New polling from Rasmussen shows that the media effort to demonize efforts to safeguard election integrity measures have failed and that a majority of all voters still consider it more important to protect the outcome of elections from fraud than it is to make it easier for individuals to cast ballots by eliminating such measures.
To underscore the significance of this point, a majority of those polled — including 30% of Democrat voters — believe fraudulent voting affected the outcome of the Presidential election in 2020.
The survey of 1,000 U.S. Likely Voters was conducted on April 11-12, 2021 by Rasmussen Reports. The margin of sampling error is +/- 3 percentage points with a 95% level of confidence.
Here are some of the data points from the Rasmussen report:
62% of all voters say voter ID laws don’t discriminate.
51% of voters believe it is likely that cheating affected the outcome of the 2020 presidential election — 35% say it’s Very Likely cheating affected the election.
74% of Republicans believe it is likely the 2020 presidential election was affected by cheating, and 30% of Democrats and 51% of unaffiliated voters hold the same view.
60% of Likely Voters say it’s more important to prevent cheating in future elections, while 37% say it’s more important to make it easier to vote.
22% of voters say it is currently too hard to vote, 34% say it’s too easy to vote, and 41% say the level of difficulty in voting is about right.
59% of white voters, 56% of black voters, and 63% of other minority voters say it is more important to make sure there is no cheating in elections than to make it easier to vote.
64% of white voters, 59% of black voters, and 58% of other minority voters believe voter ID laws are not discriminatory.
61% of Democrats say it is more important to make it easier to vote, while only 15% of Republicans and 34% of unaffiliated voters feel the same.
Among voters who say it’s Very Likely that cheating affected the 2020 election outcome, 92% say it’s more important to prevent cheating than to make it easier to vote.
Among voters who “Strongly Approve” of Pres. Biden’s job performance to date, only 17% say it’s more important to make sure there is no cheating in elections than to make it easier to vote.
Voters who “Strongly Disapprove” of Biden’s performance, 79% say it’s more important to prevent cheating.

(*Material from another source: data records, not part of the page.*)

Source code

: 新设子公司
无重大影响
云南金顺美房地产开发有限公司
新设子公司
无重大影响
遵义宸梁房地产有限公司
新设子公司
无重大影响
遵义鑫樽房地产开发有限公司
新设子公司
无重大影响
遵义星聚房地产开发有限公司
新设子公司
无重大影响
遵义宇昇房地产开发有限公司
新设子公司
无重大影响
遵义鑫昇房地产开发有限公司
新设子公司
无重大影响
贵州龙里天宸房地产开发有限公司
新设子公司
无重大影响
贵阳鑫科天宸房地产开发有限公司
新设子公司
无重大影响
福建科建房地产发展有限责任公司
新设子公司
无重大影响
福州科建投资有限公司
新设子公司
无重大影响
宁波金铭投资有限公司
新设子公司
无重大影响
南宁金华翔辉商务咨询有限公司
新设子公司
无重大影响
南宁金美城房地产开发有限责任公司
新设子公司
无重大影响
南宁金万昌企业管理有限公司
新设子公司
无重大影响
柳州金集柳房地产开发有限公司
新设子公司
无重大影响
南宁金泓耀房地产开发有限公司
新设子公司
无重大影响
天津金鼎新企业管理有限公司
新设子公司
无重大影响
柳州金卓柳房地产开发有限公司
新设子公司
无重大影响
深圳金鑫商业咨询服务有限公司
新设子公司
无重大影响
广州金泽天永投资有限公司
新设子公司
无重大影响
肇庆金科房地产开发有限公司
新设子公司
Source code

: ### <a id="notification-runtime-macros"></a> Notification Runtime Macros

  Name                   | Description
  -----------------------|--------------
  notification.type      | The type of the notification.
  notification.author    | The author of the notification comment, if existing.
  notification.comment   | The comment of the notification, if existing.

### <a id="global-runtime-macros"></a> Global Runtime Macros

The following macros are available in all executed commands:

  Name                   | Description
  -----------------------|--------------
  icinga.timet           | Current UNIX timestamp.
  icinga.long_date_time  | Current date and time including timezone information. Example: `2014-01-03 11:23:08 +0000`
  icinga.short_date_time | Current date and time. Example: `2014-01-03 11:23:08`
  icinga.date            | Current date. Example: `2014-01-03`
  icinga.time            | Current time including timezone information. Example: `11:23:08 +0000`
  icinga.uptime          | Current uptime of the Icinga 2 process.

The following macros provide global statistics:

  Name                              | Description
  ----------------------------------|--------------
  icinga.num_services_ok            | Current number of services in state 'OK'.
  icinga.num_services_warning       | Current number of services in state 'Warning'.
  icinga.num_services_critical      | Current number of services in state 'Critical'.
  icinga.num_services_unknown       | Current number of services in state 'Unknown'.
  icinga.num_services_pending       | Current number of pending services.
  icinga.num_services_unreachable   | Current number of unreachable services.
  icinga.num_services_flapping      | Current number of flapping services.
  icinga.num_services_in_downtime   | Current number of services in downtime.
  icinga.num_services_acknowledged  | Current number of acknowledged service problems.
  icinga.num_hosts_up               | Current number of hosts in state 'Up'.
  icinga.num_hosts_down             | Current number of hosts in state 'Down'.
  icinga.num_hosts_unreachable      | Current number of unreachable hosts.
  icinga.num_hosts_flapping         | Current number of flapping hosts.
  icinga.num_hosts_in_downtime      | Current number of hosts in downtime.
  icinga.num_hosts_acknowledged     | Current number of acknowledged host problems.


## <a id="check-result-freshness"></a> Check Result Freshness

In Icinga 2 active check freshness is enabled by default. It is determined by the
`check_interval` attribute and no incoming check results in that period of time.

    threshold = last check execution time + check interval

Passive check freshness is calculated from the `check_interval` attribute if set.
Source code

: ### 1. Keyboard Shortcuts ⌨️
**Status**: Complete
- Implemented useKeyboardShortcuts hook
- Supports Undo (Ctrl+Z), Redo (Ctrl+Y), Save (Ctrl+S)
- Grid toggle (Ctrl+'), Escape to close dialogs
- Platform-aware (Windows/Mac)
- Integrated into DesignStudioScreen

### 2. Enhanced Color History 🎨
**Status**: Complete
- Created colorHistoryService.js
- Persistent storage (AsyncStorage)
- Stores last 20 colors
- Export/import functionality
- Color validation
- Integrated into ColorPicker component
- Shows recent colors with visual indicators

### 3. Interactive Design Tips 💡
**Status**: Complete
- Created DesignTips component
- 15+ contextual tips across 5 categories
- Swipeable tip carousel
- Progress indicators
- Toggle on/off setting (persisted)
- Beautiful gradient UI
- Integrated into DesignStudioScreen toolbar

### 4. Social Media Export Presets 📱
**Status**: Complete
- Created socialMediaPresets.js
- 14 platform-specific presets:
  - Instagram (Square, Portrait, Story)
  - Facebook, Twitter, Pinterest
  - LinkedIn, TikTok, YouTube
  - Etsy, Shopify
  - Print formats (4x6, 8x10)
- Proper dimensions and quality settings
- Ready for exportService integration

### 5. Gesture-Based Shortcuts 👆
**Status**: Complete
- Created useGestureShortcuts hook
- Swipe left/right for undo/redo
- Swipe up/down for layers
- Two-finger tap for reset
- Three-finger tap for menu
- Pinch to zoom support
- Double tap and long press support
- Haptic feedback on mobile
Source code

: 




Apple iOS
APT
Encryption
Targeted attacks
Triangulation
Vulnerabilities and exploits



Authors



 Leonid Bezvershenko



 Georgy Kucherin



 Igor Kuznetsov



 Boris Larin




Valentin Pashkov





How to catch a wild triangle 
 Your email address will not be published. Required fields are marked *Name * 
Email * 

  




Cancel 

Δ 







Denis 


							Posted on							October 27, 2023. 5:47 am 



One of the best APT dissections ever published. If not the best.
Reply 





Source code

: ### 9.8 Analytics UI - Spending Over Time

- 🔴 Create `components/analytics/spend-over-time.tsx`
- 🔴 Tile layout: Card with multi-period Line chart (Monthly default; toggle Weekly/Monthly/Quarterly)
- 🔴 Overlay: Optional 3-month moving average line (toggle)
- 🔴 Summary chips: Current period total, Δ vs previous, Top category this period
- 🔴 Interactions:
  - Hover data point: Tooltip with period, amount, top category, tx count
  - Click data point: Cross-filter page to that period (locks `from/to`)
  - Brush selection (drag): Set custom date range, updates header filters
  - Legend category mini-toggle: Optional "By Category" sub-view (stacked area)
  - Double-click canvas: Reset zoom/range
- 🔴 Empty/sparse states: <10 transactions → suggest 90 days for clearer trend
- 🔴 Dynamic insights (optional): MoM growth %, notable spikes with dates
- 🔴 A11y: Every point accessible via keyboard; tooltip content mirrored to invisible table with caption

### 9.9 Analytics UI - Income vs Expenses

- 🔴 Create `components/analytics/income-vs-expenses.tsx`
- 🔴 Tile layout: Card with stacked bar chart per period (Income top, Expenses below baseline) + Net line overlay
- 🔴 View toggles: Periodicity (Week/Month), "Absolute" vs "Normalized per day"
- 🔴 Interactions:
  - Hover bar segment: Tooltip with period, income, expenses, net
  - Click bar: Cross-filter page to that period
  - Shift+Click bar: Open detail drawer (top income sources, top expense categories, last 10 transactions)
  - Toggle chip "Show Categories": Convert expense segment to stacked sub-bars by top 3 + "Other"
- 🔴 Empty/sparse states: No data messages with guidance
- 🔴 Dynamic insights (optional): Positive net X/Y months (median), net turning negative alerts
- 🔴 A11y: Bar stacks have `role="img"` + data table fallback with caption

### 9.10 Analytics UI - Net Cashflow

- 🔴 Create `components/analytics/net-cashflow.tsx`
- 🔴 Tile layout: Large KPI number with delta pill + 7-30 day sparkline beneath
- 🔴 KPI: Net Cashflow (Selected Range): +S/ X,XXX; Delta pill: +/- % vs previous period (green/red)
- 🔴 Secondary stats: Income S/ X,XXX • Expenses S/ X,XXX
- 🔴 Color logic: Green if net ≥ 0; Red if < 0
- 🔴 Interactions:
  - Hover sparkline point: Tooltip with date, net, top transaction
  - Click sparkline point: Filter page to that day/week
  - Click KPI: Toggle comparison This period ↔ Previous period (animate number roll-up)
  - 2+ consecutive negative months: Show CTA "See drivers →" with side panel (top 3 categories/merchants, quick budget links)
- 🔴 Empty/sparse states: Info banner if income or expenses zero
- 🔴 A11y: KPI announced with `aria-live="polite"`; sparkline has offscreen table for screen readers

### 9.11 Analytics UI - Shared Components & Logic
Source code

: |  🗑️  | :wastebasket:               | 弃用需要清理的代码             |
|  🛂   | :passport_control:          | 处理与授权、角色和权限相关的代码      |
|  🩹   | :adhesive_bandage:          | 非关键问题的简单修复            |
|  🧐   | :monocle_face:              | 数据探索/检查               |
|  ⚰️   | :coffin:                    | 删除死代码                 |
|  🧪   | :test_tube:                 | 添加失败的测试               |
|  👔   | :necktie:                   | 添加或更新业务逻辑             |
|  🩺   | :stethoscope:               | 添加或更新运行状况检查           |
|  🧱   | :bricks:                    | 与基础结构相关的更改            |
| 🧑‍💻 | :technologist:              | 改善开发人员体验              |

75% say requiring voters to show photo identification such as a driver’s license before being allowed to vote is necessary to “a fair and secure election process.”
The media and corporate America have waged a vociferous campaign to paint ballot integrity efforts as racist efforts to suppress minority voting, but the public sentiment continues to support the proposition that election outcomes need to be safeguarded from malign actors and third-party interest groups with partisan stakes in the outcome of vote counting.
The GOP needs to press forward with its efforts to roll back the expansion of the use of mail-in ballots. In most states where there was an expansion of such voting practices ahead of the 2020 election, the justification for doing so was tied to the COVID-19 pandemic, and the perceived need to eliminate polling stations as potential high-risk locations for the spread of infection.
With declining infection rates, increasing vaccination rates, and the expectation that some level of “herd immunity” will be reached by 2022, the emergency basis for having expanded the use of mail-in balloting will largely fade from view.
Democrats rally around the word “disenfranchisement” when any effort is made to provide a level of protection for the ballot integrity through the imposition of measures designed to ensure that only lawful and legitimate ballots are cast.
But I will close with what I have long held to be the most salient point on the issue of “disenfranchisement:”
Every invalid or unlawful ballot that is counted cancels out — disenfranchises — the lawful voter who cast his/her votes for the other candidate in the race.
That is real disenfranchisement that needs to be prevented, not hypothetical disenfranchisement that exists mostly in the minds of hyper-partisans.